Although our culture is increasingly biblically illiterate, here was a breed of apple based on Genesis 3. The Bible, of course, does not name the fruit of the tree of knowledge, and the apple was likely chosen much later because of the similarity of its name in Latin to the word for evil. The image has, however, become iconic. Eve reaching for the apple is so well known that advertisers use it with abandon and nobody fails to get the reference. This story is deeply embedded within our culture. The Bible on the grocery store shelf. Still, I’m wondering—should I try something new? Thinking of the work week ahead, I’m tempted.

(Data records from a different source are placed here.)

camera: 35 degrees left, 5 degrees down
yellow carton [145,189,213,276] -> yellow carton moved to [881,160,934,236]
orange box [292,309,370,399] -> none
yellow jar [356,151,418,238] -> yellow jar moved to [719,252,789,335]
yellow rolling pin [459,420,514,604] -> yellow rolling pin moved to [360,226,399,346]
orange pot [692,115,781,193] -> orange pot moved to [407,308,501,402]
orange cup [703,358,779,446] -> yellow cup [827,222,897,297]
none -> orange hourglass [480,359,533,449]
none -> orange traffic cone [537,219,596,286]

While on my current British kick—not really intentional, but sometimes life gives you limes—I thought I’d mention another piece sent to me by a friend. This one falls under BBC Earth, and it’s about “Why Ancient Brits threw out their most valuable possessions.” You can find the story by Amanda Ruggeri at the link. The basics are pretty simple: some people with a metal detector discovered what turned out to be a Bronze Age “hoard” in Lincolnshire. You have to understand that, in a way that makes me totally jealous, the United Kingdom has tonnes of ancient artefacts still undiscovered. While my wife and I lived there it wasn’t unusual to read about such finds in the newspaper. (Newspapers still existed then.) People had been smelting in the British Isles for a long time. The Phoenicians actually popped round the pub to get their tin—which can be one of the main ingredients for Bronze. What the article somewhat embarrassingly addresses is the nature of the hoard.

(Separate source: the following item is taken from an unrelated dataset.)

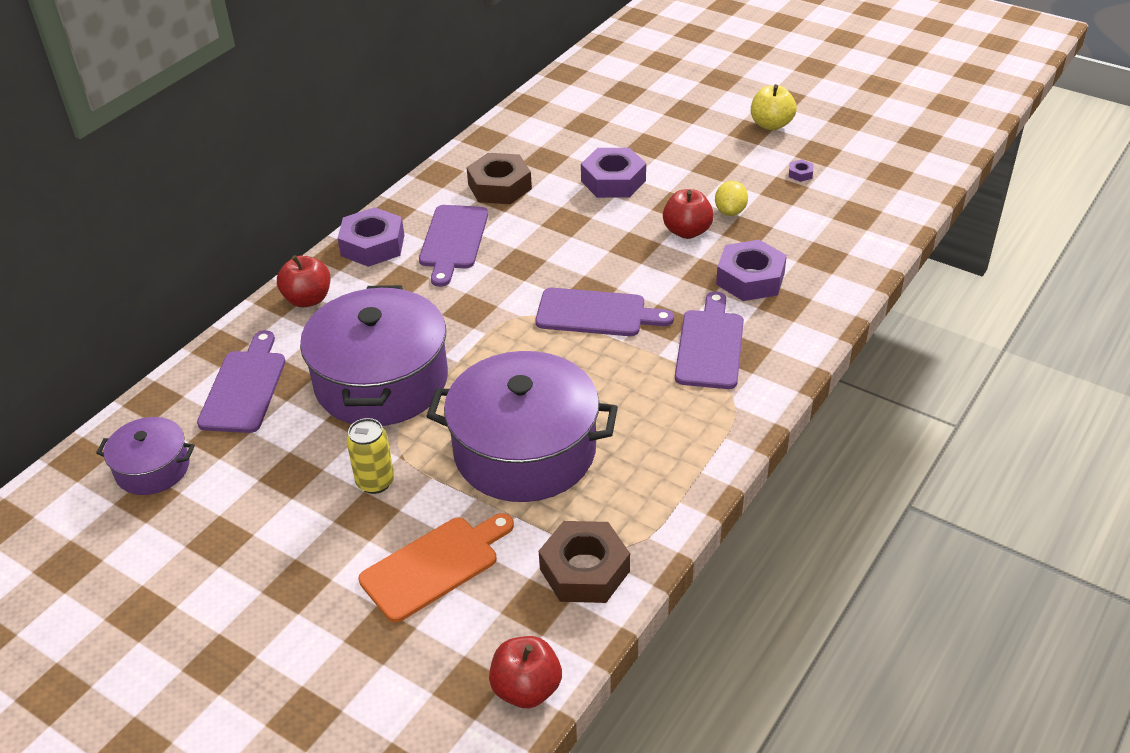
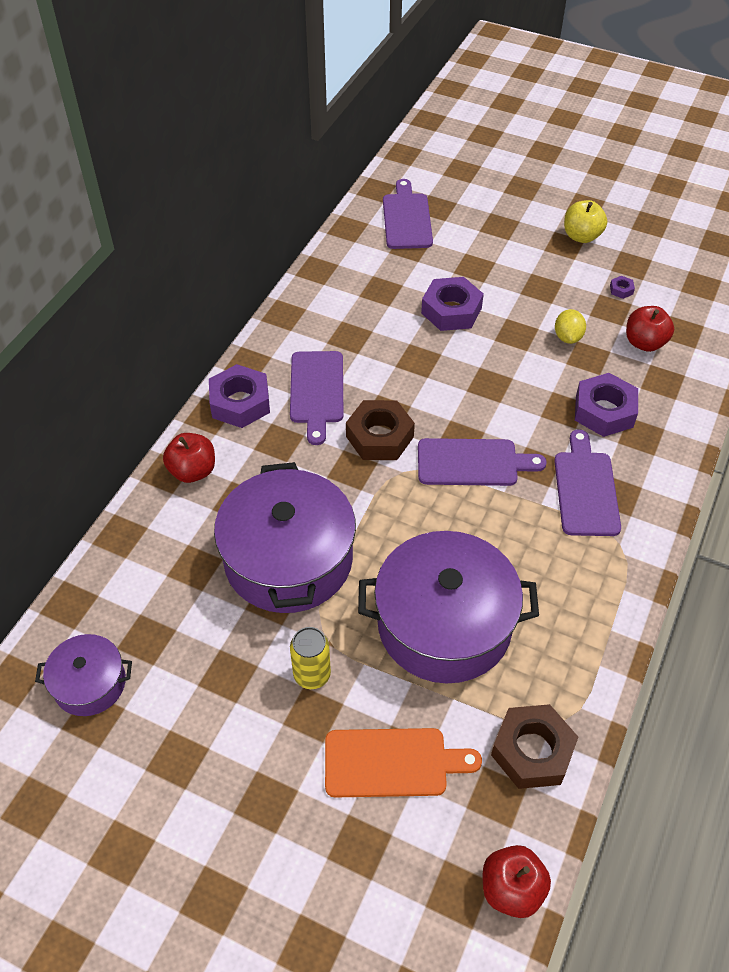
camera: 10 degrees left, 10 degrees up
purple cutting board [197,330,285,433] -> purple cutting board moved to [383,179,433,249]
orange cutting board [358,513,514,622] -> orange cutting board turned 45 degrees clockwise [325,728,482,798]
brown nut [466,153,532,204] -> brown nut moved to [346,400,415,460]
red apple [663,189,714,239] -> red apple moved to [626,306,674,352]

Hoards are where a large number of (usually metal) objects are discovered, after having been deliberately buried. These are not uncommon, what with Phoenicians, Romans, Angles, Saxons, Franks, Vikings, and others invading all the time. The issue that embarrasses is the “r word.” Ritual. While we don’t know the reason, the fact that people deliberately deep-sixed their valuables, routinely, suggests a ritual. As the article makes clear, professionals try to avoid the r word. Ironically, such deliberate burials, often with items purposefully broken, is also known from the ancient Levant, often predating the hoards of the prehistoric UK. Intentionally broken items—often of clay, and not infrequently depicting perhaps deities—were buried in biblical times. We don’t know why, but scholars suggest they could’ve been offerings. After all, breaking something potentially useful is an act of faith.

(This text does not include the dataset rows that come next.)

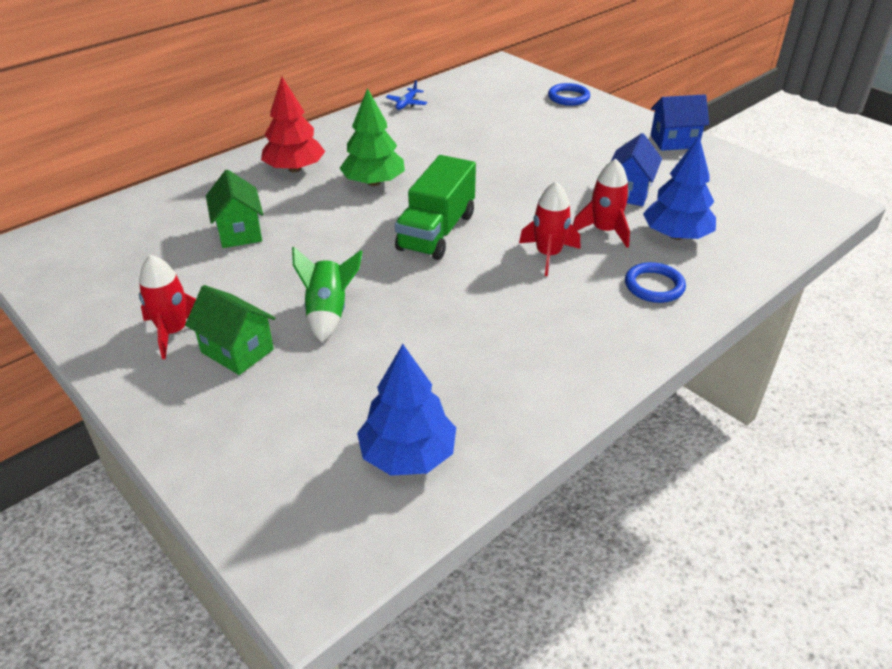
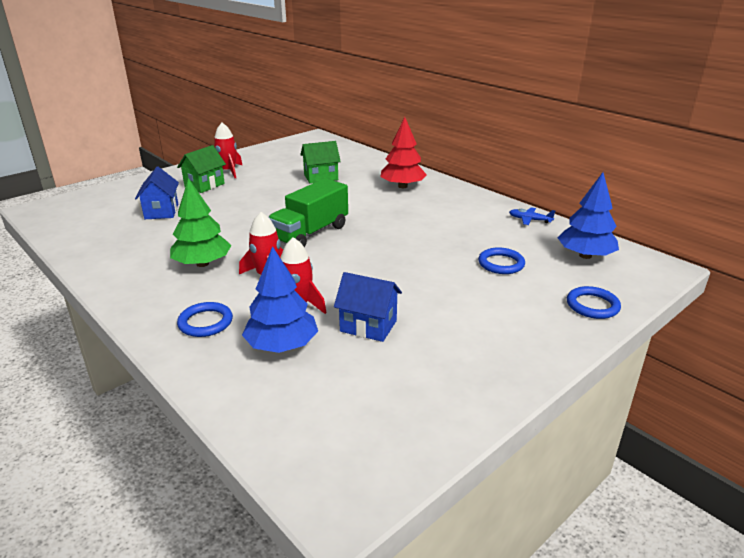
camera: 90 degrees right, 10 degrees down
green rocket [292,246,362,342] -> none
green tree [339,88,405,186] -> green tree moved to [170,178,232,267]
blue tree [357,344,456,476] -> blue tree moved to [558,172,619,259]
green truck [395,155,476,260] -> green truck turned 75 degrees counterclockwise [269,178,348,247]
blue house [651,94,709,151] -> blue house moved to [135,167,179,219]
none -> blue ring [478,247,525,274]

I’m not suggesting a direct connection here. I took a sound scholarly thrashing some years ago for suggesting a tale I heard on the streets of late twentieth-century Scotland had its origins in ancient Sumer (grad students are prone to such thinking). Still, it might not hurt anthropologists to cast a wider eye now and again. People had similar rit— well, let’s just say strange habits, in a land far away. Just cross the Channel and make a left. When it starts getting arid head south. The ancient world may have had more of an “internet” than we think. While that pathway may not always be marked by material remains, we now know ideas travel fast. Even something such as putting a daily post on a blog might become a ri—, strange habit.